Collected data entries:
━━━━━━

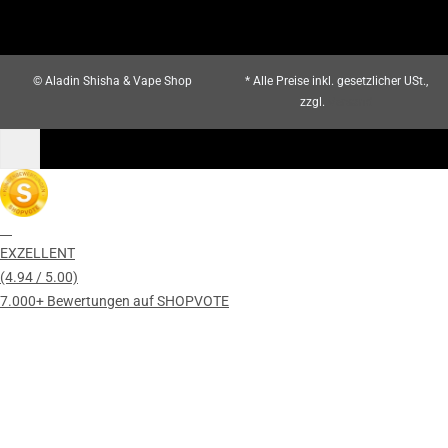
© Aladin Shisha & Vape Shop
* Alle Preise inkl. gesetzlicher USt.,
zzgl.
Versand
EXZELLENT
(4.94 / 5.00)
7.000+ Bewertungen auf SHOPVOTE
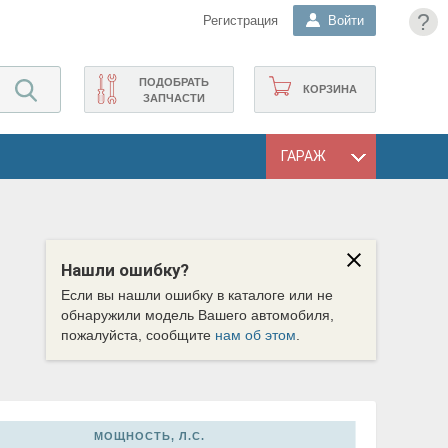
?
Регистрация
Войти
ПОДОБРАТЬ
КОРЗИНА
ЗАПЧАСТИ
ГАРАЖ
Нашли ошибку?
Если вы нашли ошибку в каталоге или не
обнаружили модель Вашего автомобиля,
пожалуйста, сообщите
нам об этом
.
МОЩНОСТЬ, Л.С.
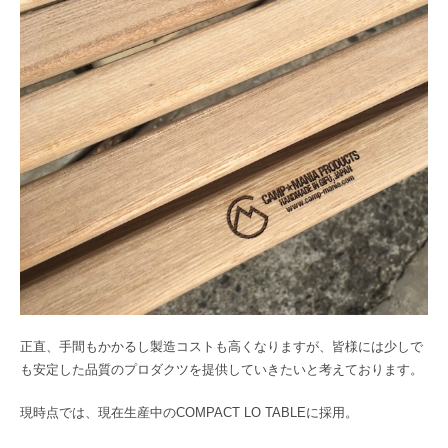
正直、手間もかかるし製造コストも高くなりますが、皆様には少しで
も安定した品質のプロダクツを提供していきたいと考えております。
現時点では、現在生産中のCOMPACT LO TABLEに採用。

━━━━━━

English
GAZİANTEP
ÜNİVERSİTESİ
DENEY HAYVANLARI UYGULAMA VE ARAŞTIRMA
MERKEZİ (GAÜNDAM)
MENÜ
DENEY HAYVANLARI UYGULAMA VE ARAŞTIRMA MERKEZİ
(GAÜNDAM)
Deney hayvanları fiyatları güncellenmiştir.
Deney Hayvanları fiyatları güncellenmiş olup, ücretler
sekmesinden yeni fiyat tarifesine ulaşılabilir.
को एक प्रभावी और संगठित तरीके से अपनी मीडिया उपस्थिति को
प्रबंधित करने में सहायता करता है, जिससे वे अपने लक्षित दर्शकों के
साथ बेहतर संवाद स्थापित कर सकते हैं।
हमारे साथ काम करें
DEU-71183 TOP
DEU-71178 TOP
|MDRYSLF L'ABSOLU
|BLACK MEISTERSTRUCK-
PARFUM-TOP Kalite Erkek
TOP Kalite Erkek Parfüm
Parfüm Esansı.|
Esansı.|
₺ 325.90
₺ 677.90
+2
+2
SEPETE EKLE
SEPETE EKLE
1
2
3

━━━━━━

Job item: Reproduce, line for line, everything in the material above from the line containing "Shisha & Vape Shop" down to the line containing "МОЩНОСТЬ, Л.С.", including both of those lines. Leave the pictures out of your answer.

Finished task:
© Aladin Shisha & Vape Shop
* Alle Preise inkl. gesetzlicher USt.,
zzgl.
Versand
EXZELLENT
(4.94 / 5.00)
7.000+ Bewertungen auf SHOPVOTE
?
Регистрация
Войти
ПОДОБРАТЬ
КОРЗИНА
ЗАПЧАСТИ
ГАРАЖ
Нашли ошибку?
Если вы нашли ошибку в каталоге или не
обнаружили модель Вашего автомобиля,
пожалуйста, сообщите
нам об этом
.
МОЩНОСТЬ, Л.С.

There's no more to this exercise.